=== Data to use ===

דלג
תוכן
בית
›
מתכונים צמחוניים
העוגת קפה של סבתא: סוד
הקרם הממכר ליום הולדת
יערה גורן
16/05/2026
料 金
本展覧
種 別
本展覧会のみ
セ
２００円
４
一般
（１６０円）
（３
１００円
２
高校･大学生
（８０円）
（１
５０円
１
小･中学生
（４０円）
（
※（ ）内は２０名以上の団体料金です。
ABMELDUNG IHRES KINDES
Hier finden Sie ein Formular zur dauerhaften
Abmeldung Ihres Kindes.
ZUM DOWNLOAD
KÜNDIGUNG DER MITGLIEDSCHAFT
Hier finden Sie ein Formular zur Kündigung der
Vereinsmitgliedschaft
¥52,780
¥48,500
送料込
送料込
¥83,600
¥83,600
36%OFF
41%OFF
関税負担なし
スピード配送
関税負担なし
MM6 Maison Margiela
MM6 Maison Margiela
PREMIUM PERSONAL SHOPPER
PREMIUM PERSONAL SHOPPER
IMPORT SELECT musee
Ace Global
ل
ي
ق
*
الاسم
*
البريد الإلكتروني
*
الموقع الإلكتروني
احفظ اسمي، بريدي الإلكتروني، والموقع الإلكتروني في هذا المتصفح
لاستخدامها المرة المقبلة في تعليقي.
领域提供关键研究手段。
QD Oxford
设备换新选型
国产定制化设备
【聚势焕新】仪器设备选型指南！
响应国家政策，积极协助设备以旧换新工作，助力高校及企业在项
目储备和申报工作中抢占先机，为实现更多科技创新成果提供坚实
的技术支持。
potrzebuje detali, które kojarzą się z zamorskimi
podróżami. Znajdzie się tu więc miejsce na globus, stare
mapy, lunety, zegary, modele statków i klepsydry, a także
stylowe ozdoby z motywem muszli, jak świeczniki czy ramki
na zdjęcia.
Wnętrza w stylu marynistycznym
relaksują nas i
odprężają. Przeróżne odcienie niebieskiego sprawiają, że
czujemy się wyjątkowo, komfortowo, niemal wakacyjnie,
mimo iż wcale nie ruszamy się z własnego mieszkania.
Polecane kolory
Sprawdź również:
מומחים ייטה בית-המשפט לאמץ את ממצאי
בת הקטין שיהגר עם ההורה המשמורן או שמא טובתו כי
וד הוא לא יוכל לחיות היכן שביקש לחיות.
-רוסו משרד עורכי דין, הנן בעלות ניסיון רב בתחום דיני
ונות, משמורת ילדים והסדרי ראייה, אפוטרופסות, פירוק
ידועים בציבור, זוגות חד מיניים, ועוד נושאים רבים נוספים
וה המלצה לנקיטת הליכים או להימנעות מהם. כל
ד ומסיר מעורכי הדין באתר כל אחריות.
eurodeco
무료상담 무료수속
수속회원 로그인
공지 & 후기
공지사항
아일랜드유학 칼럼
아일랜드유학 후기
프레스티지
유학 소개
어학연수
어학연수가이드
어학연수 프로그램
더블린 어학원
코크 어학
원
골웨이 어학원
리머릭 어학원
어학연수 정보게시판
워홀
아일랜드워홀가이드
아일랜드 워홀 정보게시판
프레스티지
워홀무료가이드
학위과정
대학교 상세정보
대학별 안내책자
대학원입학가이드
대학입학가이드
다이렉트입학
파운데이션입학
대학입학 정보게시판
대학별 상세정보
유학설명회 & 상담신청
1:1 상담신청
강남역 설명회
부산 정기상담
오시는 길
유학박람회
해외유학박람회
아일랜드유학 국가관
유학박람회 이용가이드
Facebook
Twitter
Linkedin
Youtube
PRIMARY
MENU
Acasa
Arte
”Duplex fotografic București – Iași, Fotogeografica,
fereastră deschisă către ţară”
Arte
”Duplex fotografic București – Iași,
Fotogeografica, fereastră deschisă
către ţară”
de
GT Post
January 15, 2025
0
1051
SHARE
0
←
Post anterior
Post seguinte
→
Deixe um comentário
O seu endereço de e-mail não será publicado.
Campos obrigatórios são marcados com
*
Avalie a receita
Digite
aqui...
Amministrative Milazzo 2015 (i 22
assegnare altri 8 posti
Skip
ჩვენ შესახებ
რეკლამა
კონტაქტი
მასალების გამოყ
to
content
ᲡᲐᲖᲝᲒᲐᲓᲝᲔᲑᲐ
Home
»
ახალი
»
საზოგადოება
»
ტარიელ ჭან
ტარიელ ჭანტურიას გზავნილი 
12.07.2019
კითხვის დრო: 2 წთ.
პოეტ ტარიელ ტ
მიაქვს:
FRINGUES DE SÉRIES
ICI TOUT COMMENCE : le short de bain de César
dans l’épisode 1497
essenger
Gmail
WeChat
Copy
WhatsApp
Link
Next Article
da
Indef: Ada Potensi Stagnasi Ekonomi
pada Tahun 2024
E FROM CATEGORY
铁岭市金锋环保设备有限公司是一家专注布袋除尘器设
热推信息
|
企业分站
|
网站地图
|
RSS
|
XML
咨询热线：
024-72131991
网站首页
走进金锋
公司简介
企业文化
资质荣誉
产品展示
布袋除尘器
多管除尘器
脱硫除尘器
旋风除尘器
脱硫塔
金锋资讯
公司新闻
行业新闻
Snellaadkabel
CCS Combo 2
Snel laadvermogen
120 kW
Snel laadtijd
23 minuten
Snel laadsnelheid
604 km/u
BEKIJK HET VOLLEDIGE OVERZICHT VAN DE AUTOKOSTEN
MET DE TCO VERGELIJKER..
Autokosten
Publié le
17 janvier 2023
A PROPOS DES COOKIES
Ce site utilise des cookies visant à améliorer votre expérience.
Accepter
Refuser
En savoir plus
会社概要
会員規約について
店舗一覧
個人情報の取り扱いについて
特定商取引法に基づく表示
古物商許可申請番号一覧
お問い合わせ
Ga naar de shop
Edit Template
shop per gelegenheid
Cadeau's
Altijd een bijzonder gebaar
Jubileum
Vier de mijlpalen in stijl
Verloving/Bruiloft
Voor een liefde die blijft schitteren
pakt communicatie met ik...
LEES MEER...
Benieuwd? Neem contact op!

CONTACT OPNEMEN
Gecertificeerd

===

▸ **What is required**: Reproduce the lines from the first one through the line containing "Abmeldung Ihres Kindes.", swapping every "Formular" for "Dokument" and leaving everything else as it stands.

▸ **Written solution**:
דלג
תוכן
בית
›
מתכונים צמחוניים
העוגת קפה של סבתא: סוד
הקרם הממכר ליום הולדת
יערה גורן
16/05/2026
料 金
本展覧
種 別
本展覧会のみ
セ
２００円
４
一般
（１６０円）
（３
１００円
２
高校･大学生
（８０円）
（１
５０円
１
小･中学生
（４０円）
（
※（ ）内は２０名以上の団体料金です。
ABMELDUNG IHRES KINDES
Hier finden Sie ein Dokument zur dauerhaften
Abmeldung Ihres Kindes.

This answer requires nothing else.